[Saved entries]
★ ★ ★ ★

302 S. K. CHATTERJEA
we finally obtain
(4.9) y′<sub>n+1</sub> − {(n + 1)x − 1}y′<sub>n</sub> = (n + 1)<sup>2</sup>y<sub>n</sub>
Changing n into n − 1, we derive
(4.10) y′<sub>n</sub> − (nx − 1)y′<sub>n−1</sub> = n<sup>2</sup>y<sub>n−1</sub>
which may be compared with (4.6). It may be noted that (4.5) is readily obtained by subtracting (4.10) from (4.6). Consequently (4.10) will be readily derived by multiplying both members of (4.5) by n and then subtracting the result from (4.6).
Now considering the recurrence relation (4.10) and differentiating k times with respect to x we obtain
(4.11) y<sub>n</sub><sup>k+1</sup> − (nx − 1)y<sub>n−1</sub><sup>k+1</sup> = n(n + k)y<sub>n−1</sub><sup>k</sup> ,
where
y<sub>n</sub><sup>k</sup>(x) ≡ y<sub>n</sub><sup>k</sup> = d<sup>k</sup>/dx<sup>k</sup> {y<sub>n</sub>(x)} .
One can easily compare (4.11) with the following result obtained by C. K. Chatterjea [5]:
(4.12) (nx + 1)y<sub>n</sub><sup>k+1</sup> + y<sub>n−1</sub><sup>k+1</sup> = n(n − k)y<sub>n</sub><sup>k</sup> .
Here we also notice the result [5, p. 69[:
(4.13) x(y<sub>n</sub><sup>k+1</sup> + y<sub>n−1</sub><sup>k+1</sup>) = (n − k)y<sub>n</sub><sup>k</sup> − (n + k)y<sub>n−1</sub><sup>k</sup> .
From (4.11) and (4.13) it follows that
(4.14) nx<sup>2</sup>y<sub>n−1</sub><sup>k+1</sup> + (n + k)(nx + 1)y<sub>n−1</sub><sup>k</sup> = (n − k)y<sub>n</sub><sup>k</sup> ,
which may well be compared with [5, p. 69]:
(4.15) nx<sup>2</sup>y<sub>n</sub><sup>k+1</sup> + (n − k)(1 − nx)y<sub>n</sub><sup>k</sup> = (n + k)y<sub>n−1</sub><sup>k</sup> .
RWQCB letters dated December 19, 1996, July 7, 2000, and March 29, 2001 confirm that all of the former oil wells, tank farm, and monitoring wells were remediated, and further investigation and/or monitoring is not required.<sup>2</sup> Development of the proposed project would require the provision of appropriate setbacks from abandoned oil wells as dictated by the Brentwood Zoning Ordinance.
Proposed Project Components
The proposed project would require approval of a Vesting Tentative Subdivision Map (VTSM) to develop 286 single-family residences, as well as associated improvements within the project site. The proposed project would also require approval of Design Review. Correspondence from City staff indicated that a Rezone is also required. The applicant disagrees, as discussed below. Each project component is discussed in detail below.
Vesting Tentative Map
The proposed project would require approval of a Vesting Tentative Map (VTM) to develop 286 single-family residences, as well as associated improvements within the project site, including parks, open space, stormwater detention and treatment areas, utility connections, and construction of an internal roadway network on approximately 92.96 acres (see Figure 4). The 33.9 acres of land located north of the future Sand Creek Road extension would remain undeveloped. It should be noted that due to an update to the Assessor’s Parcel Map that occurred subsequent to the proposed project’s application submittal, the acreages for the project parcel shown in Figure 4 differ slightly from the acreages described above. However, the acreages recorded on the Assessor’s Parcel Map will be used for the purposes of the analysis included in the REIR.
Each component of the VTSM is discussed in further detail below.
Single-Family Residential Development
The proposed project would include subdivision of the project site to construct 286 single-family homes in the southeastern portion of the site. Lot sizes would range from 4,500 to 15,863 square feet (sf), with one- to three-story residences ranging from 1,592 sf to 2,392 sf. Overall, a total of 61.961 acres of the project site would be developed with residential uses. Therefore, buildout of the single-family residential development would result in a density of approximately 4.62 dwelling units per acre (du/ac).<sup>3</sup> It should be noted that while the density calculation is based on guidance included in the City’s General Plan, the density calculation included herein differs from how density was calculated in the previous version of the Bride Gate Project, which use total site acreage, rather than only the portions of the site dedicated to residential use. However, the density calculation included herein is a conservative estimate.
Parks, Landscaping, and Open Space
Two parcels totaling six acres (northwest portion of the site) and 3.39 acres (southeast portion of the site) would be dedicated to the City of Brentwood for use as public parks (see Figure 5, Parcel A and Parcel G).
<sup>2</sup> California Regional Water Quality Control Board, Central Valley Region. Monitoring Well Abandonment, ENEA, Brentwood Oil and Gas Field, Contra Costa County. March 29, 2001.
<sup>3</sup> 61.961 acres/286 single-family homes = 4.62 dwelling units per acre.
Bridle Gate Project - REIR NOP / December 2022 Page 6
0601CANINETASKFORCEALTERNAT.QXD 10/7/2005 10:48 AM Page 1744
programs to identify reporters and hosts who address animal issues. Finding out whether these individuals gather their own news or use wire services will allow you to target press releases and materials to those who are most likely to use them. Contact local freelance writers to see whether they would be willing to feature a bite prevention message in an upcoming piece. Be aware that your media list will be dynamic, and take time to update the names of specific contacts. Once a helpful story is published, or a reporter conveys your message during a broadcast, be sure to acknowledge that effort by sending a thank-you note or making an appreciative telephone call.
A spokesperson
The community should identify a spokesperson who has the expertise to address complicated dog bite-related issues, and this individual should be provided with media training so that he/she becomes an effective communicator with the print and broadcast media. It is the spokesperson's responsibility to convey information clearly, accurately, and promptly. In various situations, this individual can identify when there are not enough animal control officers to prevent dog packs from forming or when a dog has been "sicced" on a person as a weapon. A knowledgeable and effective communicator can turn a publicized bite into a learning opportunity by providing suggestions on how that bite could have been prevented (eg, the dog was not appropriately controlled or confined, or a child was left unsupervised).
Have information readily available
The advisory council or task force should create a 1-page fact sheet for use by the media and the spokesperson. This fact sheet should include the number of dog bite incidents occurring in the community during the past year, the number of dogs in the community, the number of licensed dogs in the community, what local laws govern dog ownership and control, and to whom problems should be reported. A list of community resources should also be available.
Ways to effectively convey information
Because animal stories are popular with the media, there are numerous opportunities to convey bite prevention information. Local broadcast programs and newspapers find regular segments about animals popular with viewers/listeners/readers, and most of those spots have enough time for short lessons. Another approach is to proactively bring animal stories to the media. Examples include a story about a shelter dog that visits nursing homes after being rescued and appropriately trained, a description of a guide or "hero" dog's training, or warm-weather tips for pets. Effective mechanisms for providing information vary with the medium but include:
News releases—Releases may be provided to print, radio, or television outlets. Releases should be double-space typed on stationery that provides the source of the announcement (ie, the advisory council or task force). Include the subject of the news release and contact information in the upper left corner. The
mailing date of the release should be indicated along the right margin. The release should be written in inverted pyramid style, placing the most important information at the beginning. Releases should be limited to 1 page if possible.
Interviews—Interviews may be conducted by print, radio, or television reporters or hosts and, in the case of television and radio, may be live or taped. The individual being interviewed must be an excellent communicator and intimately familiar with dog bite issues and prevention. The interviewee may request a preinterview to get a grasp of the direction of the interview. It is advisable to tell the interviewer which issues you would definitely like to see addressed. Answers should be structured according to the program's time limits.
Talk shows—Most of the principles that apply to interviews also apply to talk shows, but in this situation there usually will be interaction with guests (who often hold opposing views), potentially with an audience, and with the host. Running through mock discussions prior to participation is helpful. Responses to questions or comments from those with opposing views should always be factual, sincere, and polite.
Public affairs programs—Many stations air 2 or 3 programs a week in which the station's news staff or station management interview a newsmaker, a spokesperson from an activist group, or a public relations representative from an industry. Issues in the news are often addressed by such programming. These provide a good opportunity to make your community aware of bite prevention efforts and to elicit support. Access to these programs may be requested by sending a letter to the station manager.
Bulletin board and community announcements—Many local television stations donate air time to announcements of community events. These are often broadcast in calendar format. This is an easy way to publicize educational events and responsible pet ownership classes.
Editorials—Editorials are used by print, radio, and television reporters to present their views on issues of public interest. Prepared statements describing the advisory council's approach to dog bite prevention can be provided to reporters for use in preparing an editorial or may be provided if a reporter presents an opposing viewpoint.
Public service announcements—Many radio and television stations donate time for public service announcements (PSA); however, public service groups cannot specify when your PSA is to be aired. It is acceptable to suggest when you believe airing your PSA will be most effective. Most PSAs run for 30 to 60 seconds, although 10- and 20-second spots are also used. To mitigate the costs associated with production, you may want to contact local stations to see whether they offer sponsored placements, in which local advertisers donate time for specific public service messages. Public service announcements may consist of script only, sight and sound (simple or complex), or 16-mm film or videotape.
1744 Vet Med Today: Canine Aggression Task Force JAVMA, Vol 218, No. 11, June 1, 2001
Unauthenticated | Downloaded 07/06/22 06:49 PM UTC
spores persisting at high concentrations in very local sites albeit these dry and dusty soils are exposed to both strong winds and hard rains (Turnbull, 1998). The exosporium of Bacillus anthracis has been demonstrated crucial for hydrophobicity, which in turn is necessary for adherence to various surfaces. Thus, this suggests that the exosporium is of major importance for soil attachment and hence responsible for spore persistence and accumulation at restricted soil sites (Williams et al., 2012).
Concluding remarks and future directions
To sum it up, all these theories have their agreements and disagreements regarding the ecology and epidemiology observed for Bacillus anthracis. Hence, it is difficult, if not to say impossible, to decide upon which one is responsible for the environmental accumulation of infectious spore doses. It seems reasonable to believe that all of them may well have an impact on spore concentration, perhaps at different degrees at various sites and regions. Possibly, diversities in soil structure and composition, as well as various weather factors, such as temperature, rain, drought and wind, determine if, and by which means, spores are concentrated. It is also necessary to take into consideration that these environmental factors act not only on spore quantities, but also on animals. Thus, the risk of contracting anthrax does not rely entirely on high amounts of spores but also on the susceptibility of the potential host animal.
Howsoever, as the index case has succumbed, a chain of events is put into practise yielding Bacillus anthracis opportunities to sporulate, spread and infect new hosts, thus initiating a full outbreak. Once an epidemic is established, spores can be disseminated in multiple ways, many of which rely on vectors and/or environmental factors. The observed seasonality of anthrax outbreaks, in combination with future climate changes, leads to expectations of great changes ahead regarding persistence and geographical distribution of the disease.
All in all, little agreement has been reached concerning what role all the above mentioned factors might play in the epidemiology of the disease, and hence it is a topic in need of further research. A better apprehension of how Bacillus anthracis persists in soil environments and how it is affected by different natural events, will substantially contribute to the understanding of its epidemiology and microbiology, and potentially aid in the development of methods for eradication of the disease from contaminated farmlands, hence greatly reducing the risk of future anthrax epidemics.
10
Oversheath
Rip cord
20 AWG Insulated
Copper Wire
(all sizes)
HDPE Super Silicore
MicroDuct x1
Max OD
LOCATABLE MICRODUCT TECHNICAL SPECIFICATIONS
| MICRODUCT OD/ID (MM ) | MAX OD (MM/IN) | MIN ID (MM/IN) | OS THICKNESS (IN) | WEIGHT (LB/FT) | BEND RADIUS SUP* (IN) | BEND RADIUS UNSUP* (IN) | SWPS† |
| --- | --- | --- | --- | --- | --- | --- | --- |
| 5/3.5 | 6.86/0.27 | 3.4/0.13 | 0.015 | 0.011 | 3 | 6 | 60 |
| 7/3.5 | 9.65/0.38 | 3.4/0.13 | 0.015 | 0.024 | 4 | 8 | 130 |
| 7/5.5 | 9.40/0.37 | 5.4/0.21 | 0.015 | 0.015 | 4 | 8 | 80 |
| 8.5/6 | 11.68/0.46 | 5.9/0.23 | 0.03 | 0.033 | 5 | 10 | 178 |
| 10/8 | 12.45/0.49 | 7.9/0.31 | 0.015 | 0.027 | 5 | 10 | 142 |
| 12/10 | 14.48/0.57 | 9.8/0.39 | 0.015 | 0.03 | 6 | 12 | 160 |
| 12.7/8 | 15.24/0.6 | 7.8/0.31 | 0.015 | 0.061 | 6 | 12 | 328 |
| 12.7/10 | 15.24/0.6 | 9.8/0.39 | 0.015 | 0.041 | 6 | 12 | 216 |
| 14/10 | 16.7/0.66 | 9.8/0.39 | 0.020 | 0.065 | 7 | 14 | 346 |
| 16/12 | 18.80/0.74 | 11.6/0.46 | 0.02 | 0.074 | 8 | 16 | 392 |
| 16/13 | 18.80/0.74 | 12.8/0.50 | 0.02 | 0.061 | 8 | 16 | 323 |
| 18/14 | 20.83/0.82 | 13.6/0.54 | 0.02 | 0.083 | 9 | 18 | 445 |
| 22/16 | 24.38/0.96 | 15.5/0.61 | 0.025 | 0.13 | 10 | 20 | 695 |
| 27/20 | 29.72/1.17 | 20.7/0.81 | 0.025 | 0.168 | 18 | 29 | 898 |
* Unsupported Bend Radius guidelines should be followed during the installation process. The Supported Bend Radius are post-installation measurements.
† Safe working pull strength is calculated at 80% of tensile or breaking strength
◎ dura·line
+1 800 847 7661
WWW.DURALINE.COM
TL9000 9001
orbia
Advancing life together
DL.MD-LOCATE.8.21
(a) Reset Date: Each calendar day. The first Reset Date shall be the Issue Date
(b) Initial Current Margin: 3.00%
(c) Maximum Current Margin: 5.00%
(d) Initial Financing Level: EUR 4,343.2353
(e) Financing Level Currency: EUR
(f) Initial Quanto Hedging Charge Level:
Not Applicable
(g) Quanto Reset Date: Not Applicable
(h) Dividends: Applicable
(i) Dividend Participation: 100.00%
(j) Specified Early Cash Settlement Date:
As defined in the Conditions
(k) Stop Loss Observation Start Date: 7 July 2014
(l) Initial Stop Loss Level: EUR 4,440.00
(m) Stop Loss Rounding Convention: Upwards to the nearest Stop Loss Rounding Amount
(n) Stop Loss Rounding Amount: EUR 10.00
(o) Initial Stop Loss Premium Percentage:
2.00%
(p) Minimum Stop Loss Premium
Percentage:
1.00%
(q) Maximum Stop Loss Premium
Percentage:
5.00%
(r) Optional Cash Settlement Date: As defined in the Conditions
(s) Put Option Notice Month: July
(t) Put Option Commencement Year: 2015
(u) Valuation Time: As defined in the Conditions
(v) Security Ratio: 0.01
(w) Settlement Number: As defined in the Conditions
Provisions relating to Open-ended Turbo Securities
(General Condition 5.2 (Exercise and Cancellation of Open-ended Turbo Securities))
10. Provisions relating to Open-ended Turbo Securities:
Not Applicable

★ ★ ★ ★

### Task details
Go to the line with "Unauthenticated | Downloaded" in the entries above and repeat every line from there through the line with "To sum it up, all", exactly and with no other text.

### Answer to this task
Unauthenticated | Downloaded 07/06/22 06:49 PM UTC
spores persisting at high concentrations in very local sites albeit these dry and dusty soils are exposed to both strong winds and hard rains (Turnbull, 1998). The exosporium of Bacillus anthracis has been demonstrated crucial for hydrophobicity, which in turn is necessary for adherence to various surfaces. Thus, this suggests that the exosporium is of major importance for soil attachment and hence responsible for spore persistence and accumulation at restricted soil sites (Williams et al., 2012).
Concluding remarks and future directions
To sum it up, all these theories have their agreements and disagreements regarding the ecology and epidemiology observed for Bacillus anthracis. Hence, it is difficult, if not to say impossible, to decide upon which one is responsible for the environmental accumulation of infectious spore doses. It seems reasonable to believe that all of them may well have an impact on spore concentration, perhaps at different degrees at various sites and regions. Possibly, diversities in soil structure and composition, as well as various weather factors, such as temperature, rain, drought and wind, determine if, and by which means, spores are concentrated. It is also necessary to take into consideration that these environmental factors act not only on spore quantities, but also on animals. Thus, the risk of contracting anthrax does not rely entirely on high amounts of spores but also on the susceptibility of the potential host animal.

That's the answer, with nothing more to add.